Yogic Powers and Union – Part 2 of 2

Take another analogy. Just as a juggler or mesmerizer seems to change a piece of cardboard into a bottle right before your very eyes, similarly a yogi, with his higher powers, makes you see things quite differently than they really are. Since both the cardboard and the bottle are false and possess no real existence. what difference does it make whether they appear to you as this or that? However it looks to the eye, in whatever way or manner, whatever it seems to be, is all just an illusion. Sadgurus don’t try to attract the admiration of the people of the world by working miracles, which amounts to transforming one thing into another. Instead, they show and teach you that both of these things that you see getting transformed one into the other—indeed, that all and everything—is all just nothing. All is false existence, except for the Truth alone.

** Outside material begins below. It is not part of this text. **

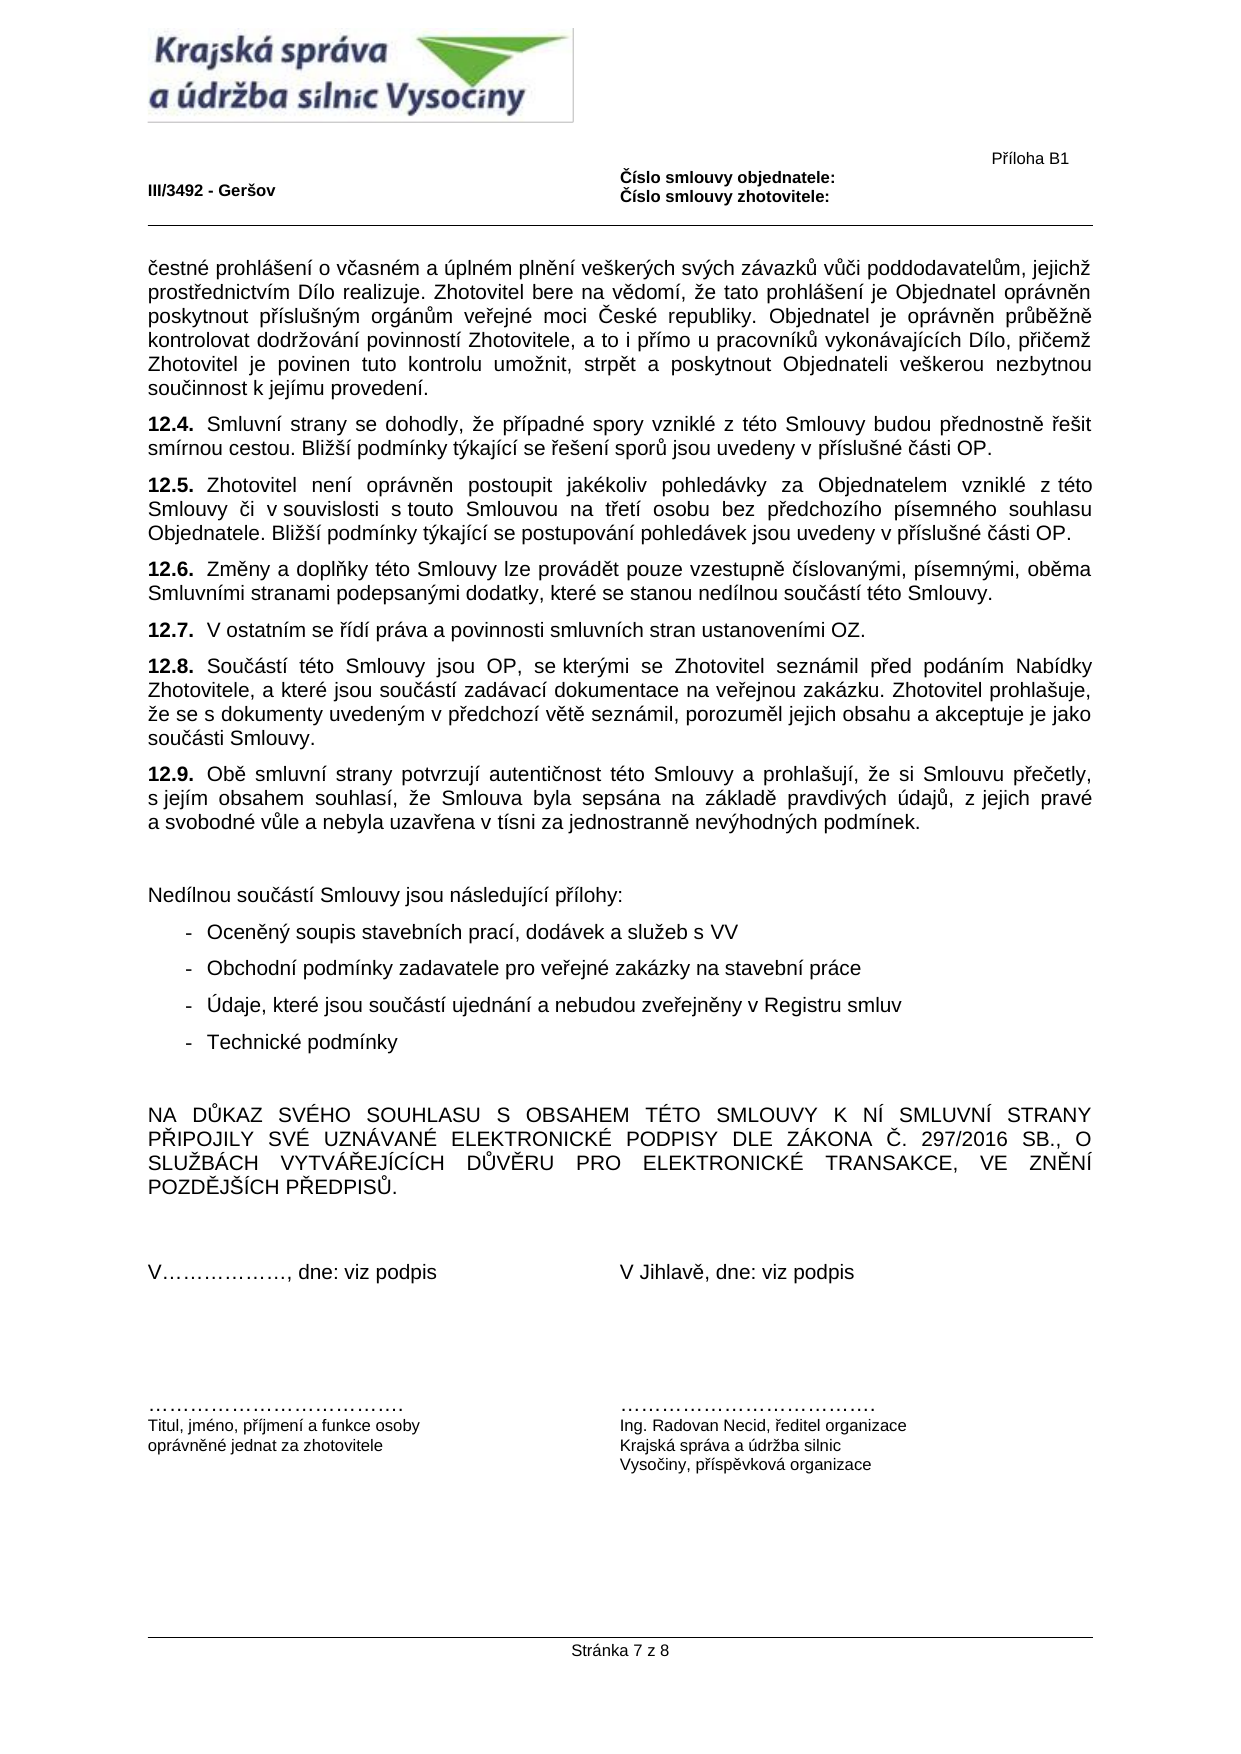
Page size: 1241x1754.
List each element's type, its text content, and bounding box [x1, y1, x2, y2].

Then again, suppose a man needs the sight or experience of something in Nagar. How should he fulfill this need, given that Meherabad, where he finds himself, stands at some distance from the city? Obviously he has to make the trip one way or another. Now if he travels by foot, his case is similar to that of the ordinary human being who, lacking the means to procure a cart or motor vehicle, has to walk the distance, at the expense of considerable time and energy. By contrast a yogi, who possesses the powers and means, can travel either in a garry or motorcar, and so he accomplishes the trip to Nagar with comparatively less difficulty and in less time than the ordinary human being does. Nonetheless, he too has to go there; the journey has to be made. The difference between him and the ordinary human, as we have been explaining, is that the yogi enjoys the conveyance of a motor vehicle while the ordinary man has to be satisfied with the use of his legs. Yet however one travels, both states—the states of “being at Meherabad” and “being at Nagar”—are false. Both are dreams. So what would a Sadguru do in this situation? He would find himself in neither this state nor that, or if involved in states, would be one with both of them. Thus he does not have to go anywhere. He sits where he is and from there sees and experiences, when and if this is necessary.